Top of Supplied data

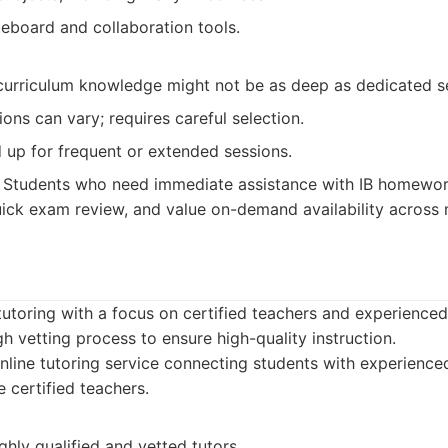
teboard and collaboration tools.
 curriculum knowledge might not be as deep as dedicated s
ions can vary; requires careful selection.
 up for frequent or extended sessions.
Students who need immediate assistance with IB homewor
 quick exam review, and value on-demand availability across
 tutoring with a focus on certified teachers and experience
 vetting process to ensure high-quality instruction.
line tutoring service connecting students with experienced
certified teachers.
hly qualified and vetted tutors.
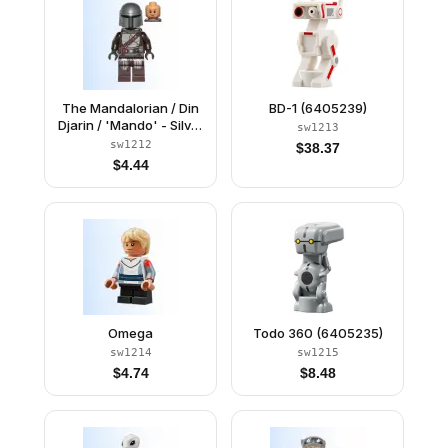
The Mandalorian / Din
BD-1 (6405239)
Djarin / 'Mando' - Silver
sw1213
Beskar Armor, Jet Pack,
sw1212
$
38.37
Printed Head
$
4.44
Omega
Todo 360 (6405235)
sw1214
sw1215
$
4.74
$
8.48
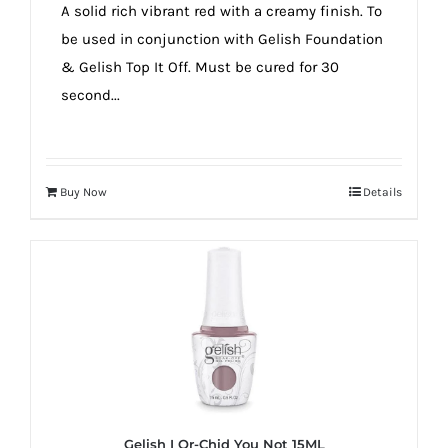
A solid rich vibrant red with a creamy finish. To
be used in conjunction with Gelish Foundation
& Gelish Top It Off. Must be cured for 30
second...
Buy Now
Details
Gelish I Or-Chid You Not 15ML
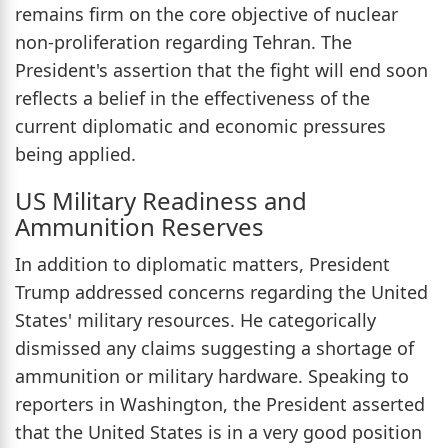
remains firm on the core objective of nuclear
non-proliferation regarding Tehran. The
President's assertion that the fight will end soon
reflects a belief in the effectiveness of the
current diplomatic and economic pressures
being applied.
US Military Readiness and
Ammunition Reserves
In addition to diplomatic matters, President
Trump addressed concerns regarding the United
States' military resources. He categorically
dismissed any claims suggesting a shortage of
ammunition or military hardware. Speaking to
reporters in Washington, the President asserted
that the United States is in a very good position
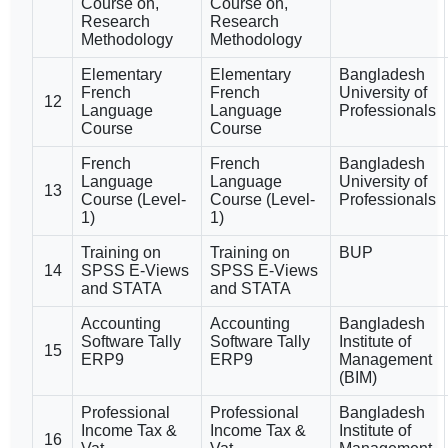
Course on,
Course on,
Research
Research
Methodology
Methodology
Elementary
Elementary
Bangladesh
French
French
University of
12
Language
Language
Professionals
Course
Course
French
French
Bangladesh
Language
Language
University of
13
Course (Level-
Course (Level-
Professionals
1)
1)
Training on
Training on
BUP
14
SPSS E-Views
SPSS E-Views
and STATA
and STATA
Accounting
Accounting
Bangladesh
Software Tally
Software Tally
Institute of
15
ERP9
ERP9
Management
(BIM)
Professional
Professional
Bangladesh
Income Tax &
Income Tax &
Institute of
16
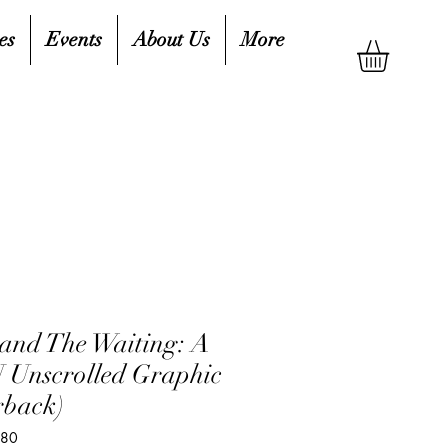
es
Events
About Us
More
and The Waiting: A
nscrolled Graphic
rback)
080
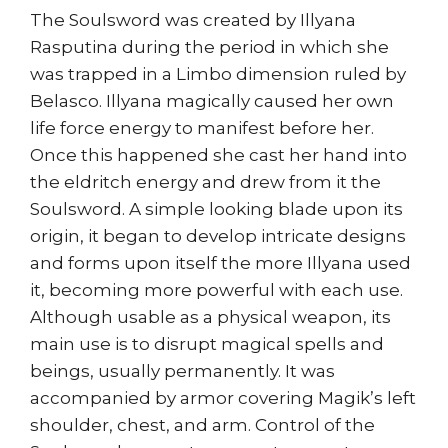
The Soulsword was created by Illyana
Rasputina during the period in which she
was trapped in a Limbo dimension ruled by
Belasco. Illyana magically caused her own
life force energy to manifest before her.
Once this happened she cast her hand into
the eldritch energy and drew from it the
Soulsword. A simple looking blade upon its
origin, it began to develop intricate designs
and forms upon itself the more Illyana used
it, becoming more powerful with each use.
Although usable as a physical weapon, its
main use is to disrupt magical spells and
beings, usually permanently. It was
accompanied by armor covering Magik’s left
shoulder, chest, and arm. Control of the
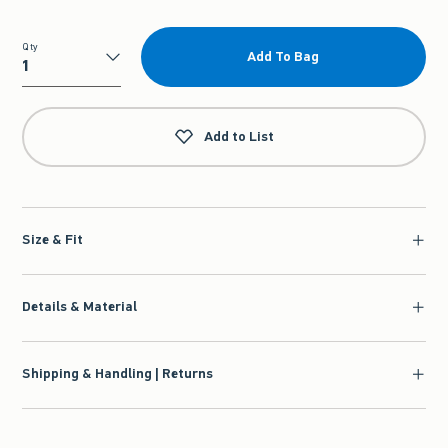
Qty
Add To Bag
Qty
Add to List
Size & Fit
Details & Material
Shipping & Handling | Returns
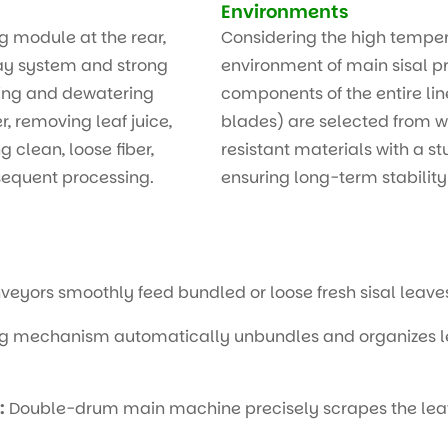
Environments
g module at the rear,
Considering the high tempe
ray system and strong
environment of main sisal p
hing and dewatering
components of the entire line
, removing leaf juice,
blades) are selected from w
 clean, loose fiber,
resistant materials with a st
sequent processing.
ensuring long-term stabilit
veyors smoothly feed bundled or loose fresh sisal leave
g mechanism automatically unbundles and organizes lea
:
Double-drum main machine precisely scrapes the leaf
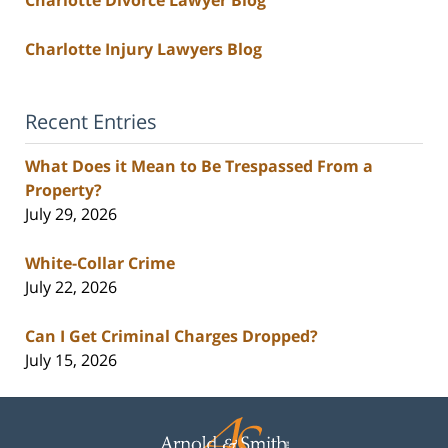
Charlotte Injury Lawyers Blog
Recent Entries
What Does it Mean to Be Trespassed From a
Property?
July 29, 2026
White-Collar Crime
July 22, 2026
Can I Get Criminal Charges Dropped?
July 15, 2026
Contact
Information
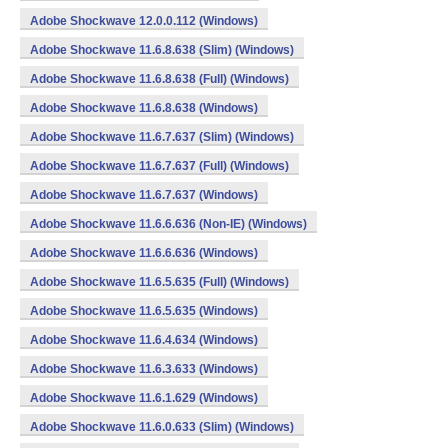
Adobe Shockwave 12.0.0.112 (Windows)
Adobe Shockwave 11.6.8.638 (Slim) (Windows)
Adobe Shockwave 11.6.8.638 (Full) (Windows)
Adobe Shockwave 11.6.8.638 (Windows)
Adobe Shockwave 11.6.7.637 (Slim) (Windows)
Adobe Shockwave 11.6.7.637 (Full) (Windows)
Adobe Shockwave 11.6.7.637 (Windows)
Adobe Shockwave 11.6.6.636 (Non-IE) (Windows)
Adobe Shockwave 11.6.6.636 (Windows)
Adobe Shockwave 11.6.5.635 (Full) (Windows)
Adobe Shockwave 11.6.5.635 (Windows)
Adobe Shockwave 11.6.4.634 (Windows)
Adobe Shockwave 11.6.3.633 (Windows)
Adobe Shockwave 11.6.1.629 (Windows)
Adobe Shockwave 11.6.0.633 (Slim) (Windows)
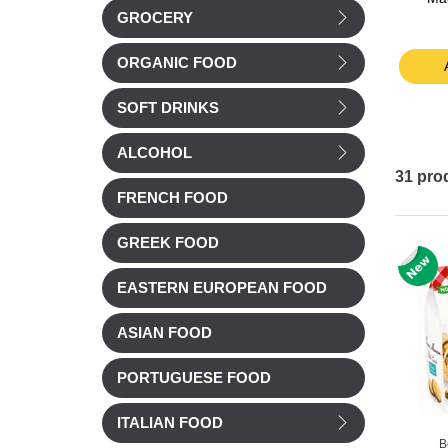
GROCERY
250g
£ 3.99
£ 4.48
ORGANIC FOOD
t
Add to cart
Add to cart
SOFT DRINKS
ALCOHOL
31
pro
FRENCH FOOD
GREEK FOOD
EASTERN EUROPEAN FOOD
ASIAN FOOD
PORTUGUESE FOOD
ITALIAN FOOD
B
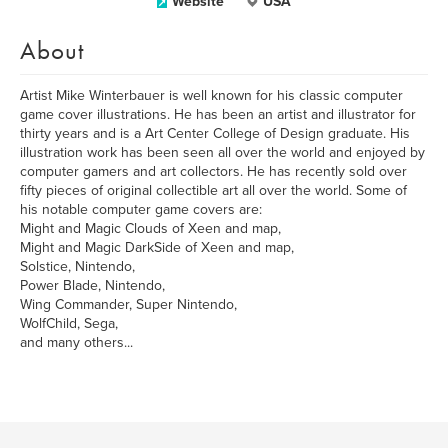
Website
USA
About
Artist Mike Winterbauer is well known for his classic computer
game cover illustrations. He has been an artist and illustrator for
thirty years and is a Art Center College of Design graduate. His
illustration work has been seen all over the world and enjoyed by
computer gamers and art collectors. He has recently sold over
fifty pieces of original collectible art all over the world. Some of
his notable computer game covers are:
Might and Magic Clouds of Xeen and map,
Might and Magic DarkSide of Xeen and map,
Solstice, Nintendo,
Power Blade, Nintendo,
Wing Commander, Super Nintendo,
WolfChild, Sega,
and many others...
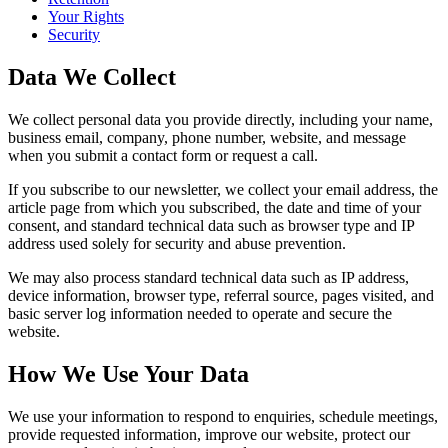
Your Rights
Security
Data We Collect
We collect personal data you provide directly, including your name,
business email, company, phone number, website, and message
when you submit a contact form or request a call.
If you subscribe to our newsletter, we collect your email address, the
article page from which you subscribed, the date and time of your
consent, and standard technical data such as browser type and IP
address used solely for security and abuse prevention.
We may also process standard technical data such as IP address,
device information, browser type, referral source, pages visited, and
basic server log information needed to operate and secure the
website.
How We Use Your Data
We use your information to respond to enquiries, schedule meetings,
provide requested information, improve our website, protect our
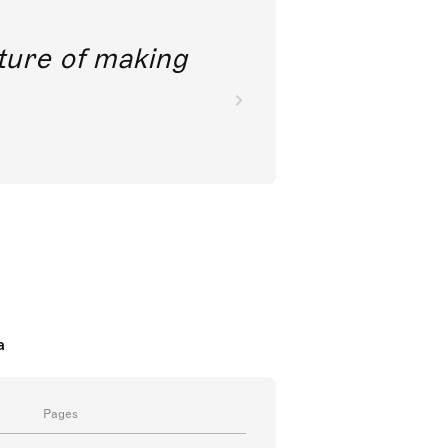
future of making
a
Pages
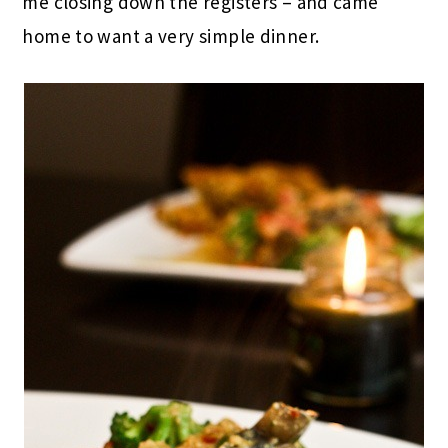
me closing down the registers – and came
home to want a very simple dinner.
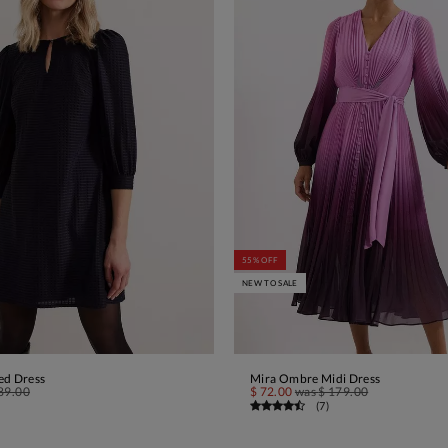
55% OFF
NEW TO SALE
ed Dress
Mira Ombre Midi Dress
ADD TO BAG
ADD TO BAG
89.00
$ 72.00
was
$ 179.00
(
7
)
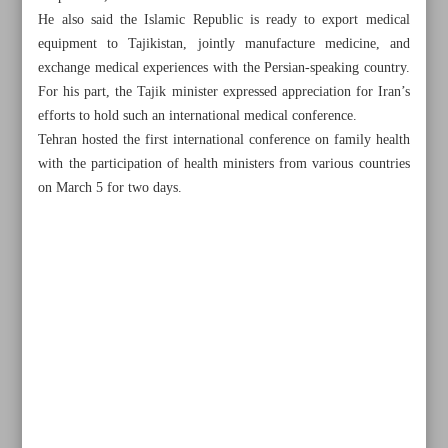
He also said the Islamic Republic is ready to export medical
equipment to Tajikistan, jointly manufacture medicine, and
exchange medical experiences with the Persian-speaking country.
For his part, the Tajik minister expressed appreciation for Iran’s
efforts to hold such an international medical conference.
Tehran hosted the first international conference on family health
with the participation of health ministers from various countries
on March 5 for two days.
All posts in the page
Persian stories being told during Iran-Bosnia friendship
week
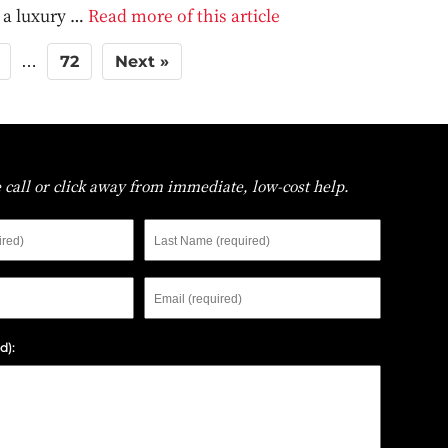
t a luxury …
Read more of this article
72
Next »
…
 call or click away from immediate, low-cost help.
First
Last
Name
Name
Phone
Email
d):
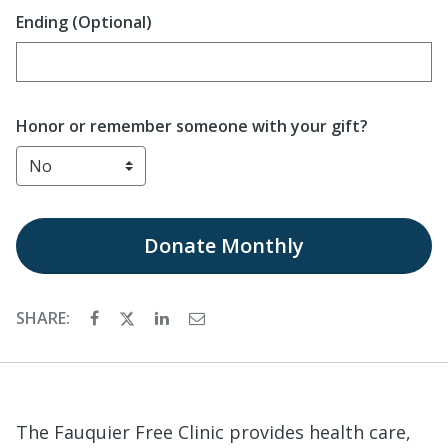
Ending (Optional)
Enter date in YYYY-MM-DD format
Honor or remember someone with your gift?
Donate
Monthly
SHARE:
The Fauquier Free Clinic provides health care,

Bottom of Supplied data

> **What the task requires**: Scan the data above, find each line with "FOOD", and copy it.

> **Result for this exercise**:
ORGANIC FOOD
FRENCH FOOD
GREEK FOOD
EASTERN EUROPEAN FOOD
ASIAN FOOD
PORTUGUESE FOOD
ITALIAN FOOD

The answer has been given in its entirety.